EXTRAIT PROPOSÉ:
☆ ☆ ☆

Mystico-borderline
The Morlocks 6 OCTOBRE, PETIT BAIN (PARIS)
L’ambiance est moite pour la venue des bien aimés Morlocks, cheveux longs et cuir noir de rigueur. Leighton Koizumi, sosie capillaire de Joey Ramone, a rassemblé autour de lui un gang d’élite où brille particulièrement le frétillant soliste Bernadette, bien soutenu par une rythmique d’acier dopée par les giclures fuzz de Marcello Salis. Avec humour et bonhomie, Leighton orchestre une performance purement garagerock qui débute par deux reprises létales, “Killing Floor” de Howlin’ Wolf et “Teenage Head” des Flamin’ Groovies, avant de passer en revue la quasi-intégralité du récent et excellent “Bring On The Mesmeric Condition”, avec, en point d’orgue, la très Stooges “High Tide Killer”. JONATHAN WITT
John Carpenter 11 OCTOBRE, SALLE PLEYEL (PARIS)
Le maître de l’épouvante dont le génie musical autodidacte n’est plus à prouver, ne pouvait qu’exciter l’imposant public de ses fidèles à qui furent servis plus de quarante ans de thèmes puissamment accrocheurs, sur un montage impeccable des cultissimes “The Thing”, “Assaut”, “Halloween”, “Fog”, “New York 1997”... Las, malgré l’immense admiration pour ce dernier des Mohicans, la déception gagne : la salle ne colle pas ; les lumières sont froides, trop crues ; le groupe — dont son fils Cody assure les synthés mythiques — joue heavy, mais c’est trop gras... La dimension psychique est perdue, les frissons avec. ALEXANDRE BRETON
The Coral 12 OCTOBRE, MOUNTFORD HALL (LIVERPOOL)

☆ ☆ ☆

CONSIGNE 1:
Répondez aux questions sur l'extrait consacré aux concerts d'octobre.
(a) Par quelles deux reprises débute la prestation des Morlocks ?
(b) Qui tient les synthés dans le groupe de John Carpenter ?
(c) Dans quelle salle se produit The Coral le 12 octobre ?
CONSIGNE 2: Reprenez l'extrait sur les concerts d'octobre là où il s'interrompt, en rédigeant le compte rendu du concert de The Coral.
Le matériel présenté ensuite n'a aucun lien avec l'extrait proposé.

DONNÉES FOURNIES:
☆ ☆ ☆

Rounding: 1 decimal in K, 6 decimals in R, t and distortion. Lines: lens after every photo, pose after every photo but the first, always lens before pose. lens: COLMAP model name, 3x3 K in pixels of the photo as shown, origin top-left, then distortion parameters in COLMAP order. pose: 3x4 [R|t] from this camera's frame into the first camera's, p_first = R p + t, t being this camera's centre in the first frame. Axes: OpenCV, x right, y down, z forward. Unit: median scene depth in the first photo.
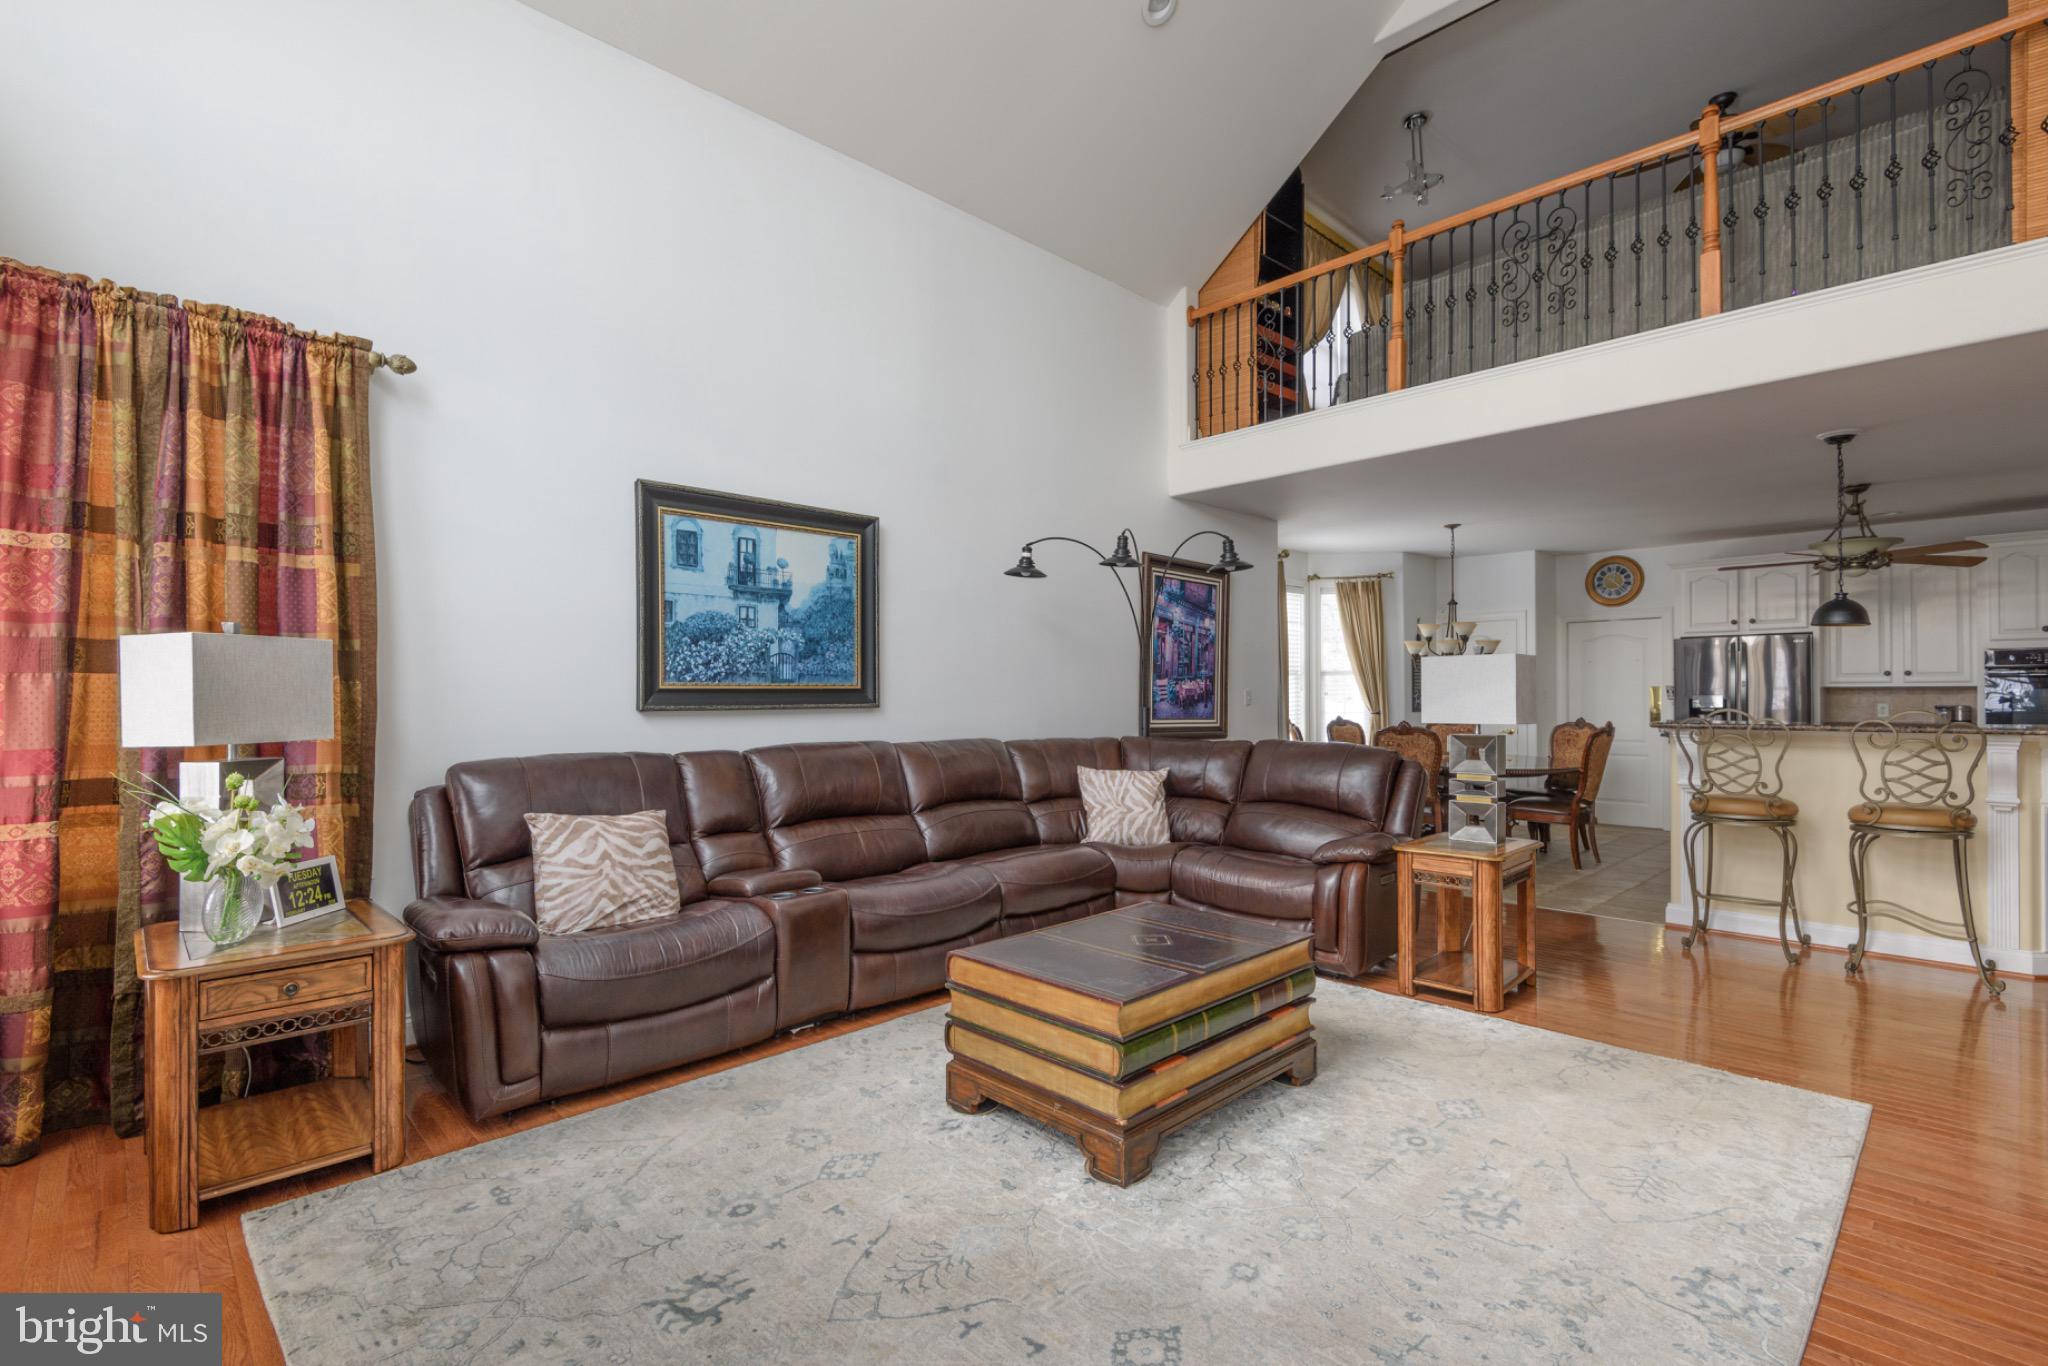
lens RADIAL K [[933.0, 0, 1024.0], [0, 933.0, 683.0], [0, 0, 1]] dist [0.022840, -0.014323]
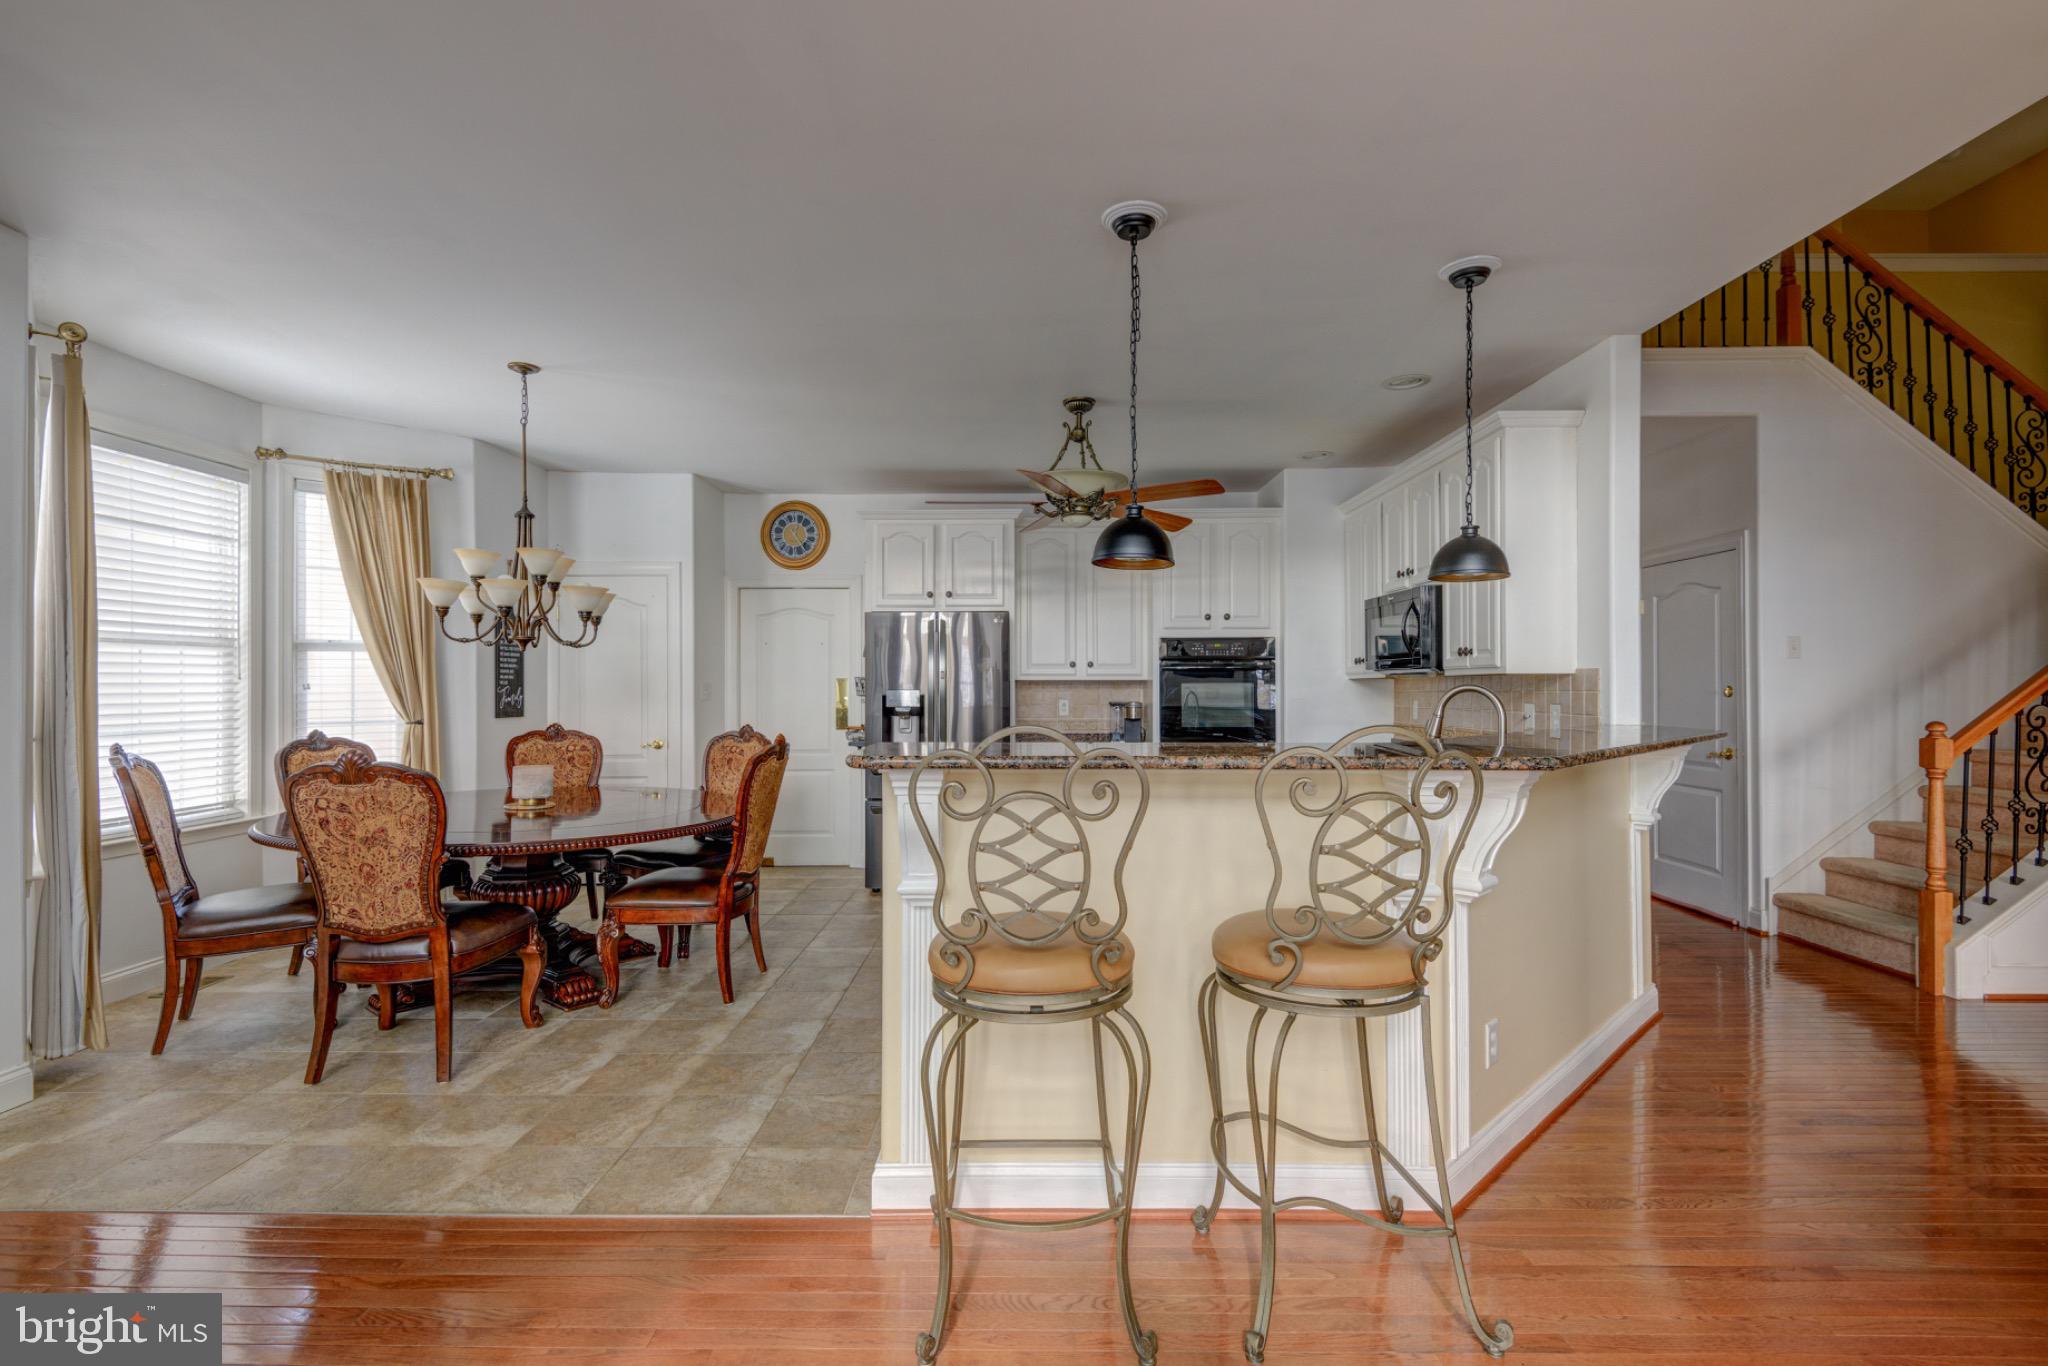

☆ ☆ ☆

ZONE DE RÉPONSE 1:
(a) Par « Killing Floor » de Howlin' Wolf et « Teenage Head » des Flamin' Groovies.
(b) Son fils Cody.
(c) Au Mountford Hall, à Liverpool.

ZONE DE RÉPONSE 2:
Vendredi soir dans la ville de briques et de brume, le groupe du Wirral, en pleine tournée anglaise, fait étape chez lui. Accueillis par une salle comble, mais sans effusion excessive, comme on salue les vrais amis, James Skelly et ses las donnent un concert tout aussi loyal. Les chansons avant tout. Celles des deux derniers albums, glam ou psychédéliques, mais toujours accrocheuses. Ces esthètes, bien sûr, piochent également dans leur magique catalogue : “Bill McCai”, “Jacqueline”, “Pass It On”, “Secret Kiss” ou, au rappel, “Goodbye” et “Dreaming Of You”. Quelques autres manquaient à l’appel mais, rien de grave, la seconde vie des brillants Coral, déjà en studio en train d’enregistrer de nouvelles choses, ne fait que commencer. BASILE FARKAS
Bloc Party 16 OCTOBRE, ZENITH (PARIS)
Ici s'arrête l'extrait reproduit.